Framework-Specific Storage Patterns

Key Insight Every ML framework does the same underlying operations: stream large sequential reads for training data, random reads for inference, and massive checkpoint writes. The storage doesn't care if it's PyTorch or TensorFlow. What matters is understanding when they access storage and how much they buffer.

PyTorch DataLoader with GDS

Python

import torch
from torch.utils.data import DataLoader, Dataset
import kvikio
import cupy as cp

class GPUDirectDataset(Dataset):
    """Dataset that uses GDS for direct GPU loading"""
    
    def __init__(self, file_paths, chunk_size=64*1024*1024):
        self.file_paths = file_paths
        self.chunk_size = chunk_size
        # Pre-allocate GPU buffer pool
        self.buffer_pool = [cp.empty(chunk_size, dtype=cp.uint8) 
                          for _ in range(4)]
        self.pool_idx = 0
    
    def __getitem__(self, idx):
        buf = self.buffer_pool[self.pool_idx % len(self.buffer_pool)]
        self.pool_idx += 1
        
        with kvikio.CuFile(self.file_paths[idx], "r") as f:
            bytes_read = f.read(buf)
        
        return torch.as_tensor(buf[:bytes_read], device='cuda')

# Optimal DataLoader configuration for GDS
loader = DataLoader(
    GPUDirectDataset(file_list),
    batch_size=32,
    num_workers=0,        # CRITICAL: 0 workers for GDS
    pin_memory=False,    # Not needed - already on GPU
)

⚠️ Critical PyTorch Pitfall Using num_workers > 0 with GDS will silently fall back to CPU bounce buffers. Each worker creates a new process without GPU context inheritance.

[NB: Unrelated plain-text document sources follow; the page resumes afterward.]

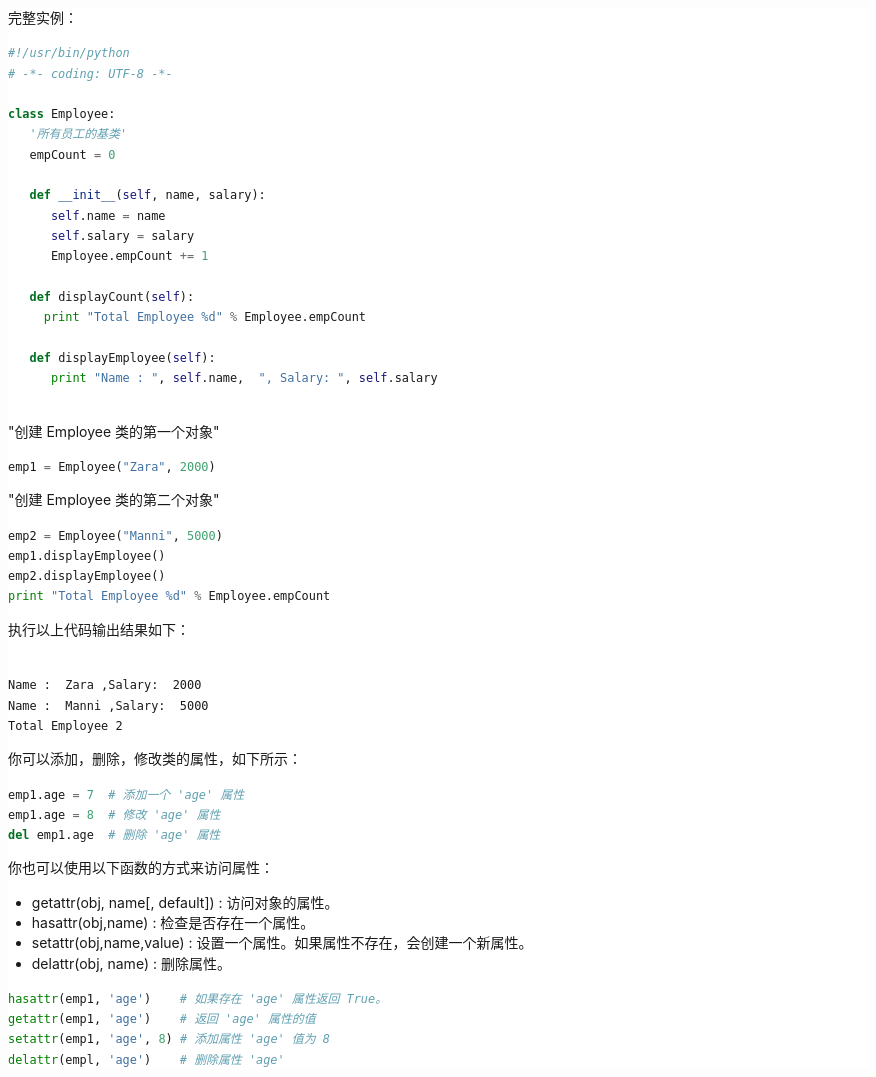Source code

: 完整实例：
```python
#!/usr/bin/python
# -*- coding: UTF-8 -*-

class Employee:
   '所有员工的基类'
   empCount = 0

   def __init__(self, name, salary):
      self.name = name
      self.salary = salary
      Employee.empCount += 1
   
   def displayCount(self):
     print "Total Employee %d" % Employee.empCount

   def displayEmployee(self):
      print "Name : ", self.name,  ", Salary: ", self.salary
      
```

"创建 Employee 类的第一个对象"
```python
emp1 = Employee("Zara", 2000)
```
"创建 Employee 类的第二个对象"
```python
emp2 = Employee("Manni", 5000)
emp1.displayEmployee()
emp2.displayEmployee()
print "Total Employee %d" % Employee.empCount
```
执行以上代码输出结果如下：
```shell

Name :  Zara ,Salary:  2000
Name :  Manni ,Salary:  5000
Total Employee 2
```

你可以添加，删除，修改类的属性，如下所示：
```python
emp1.age = 7  # 添加一个 'age' 属性
emp1.age = 8  # 修改 'age' 属性
del emp1.age  # 删除 'age' 属性
```
你也可以使用以下函数的方式来访问属性：
* getattr(obj, name[, default]) : 访问对象的属性。
* hasattr(obj,name) : 检查是否存在一个属性。
* setattr(obj,name,value) : 设置一个属性。如果属性不存在，会创建一个新属性。
* delattr(obj, name) : 删除属性。
```python
hasattr(emp1, 'age')    # 如果存在 'age' 属性返回 True。
getattr(emp1, 'age')    # 返回 'age' 属性的值
setattr(emp1, 'age', 8) # 添加属性 'age' 值为 8
delattr(empl, 'age')    # 删除属性 'age'
```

TensorFlow tf.data Pipeline

Python

import tensorflow as tf

def create_optimized_dataset(file_pattern, batch_size=32):
    files = tf.data.Dataset.list_files(file_pattern, shuffle=True)
    
    dataset = files.interleave(
        lambda x: tf.data.TFRecordDataset(
            x,
            compression_type='',           # No compression - let NVMe fly
            buffer_size=256*1024*1024,  # 256MB buffer per file
            num_parallel_reads=4          # Match NVMe queue depth
        ),
        cycle_length=16,
        num_parallel_calls=tf.data.AUTOTUNE,
    )
    
    return dataset.batch(batch_size).prefetch(tf.data.AUTOTUNE)

JAX/Flax Storage Patterns

Python

import jax
import orbax.checkpoint as ocp

# Configure checkpointer for large model shards
options = ocp.CheckpointManagerOptions(
    max_to_keep=3,
    save_interval_steps=1000,
    # Enable async checkpointing for overlap with training
    enable_async_checkpointing=True,
)

checkpoint_manager = ocp.CheckpointManager(
    '/nvme/checkpoints',  # Use local NVMe for speed
    options=options,
)

# Save sharded checkpoint (each device saves its shard)
checkpoint_manager.save(step, args=ocp.args.StandardSave(state))

💡 JAX Tip JAX's functional approach means checkpoint data is typically larger (no in-place updates). Use orbax with async checkpointing to overlap I/O with computation.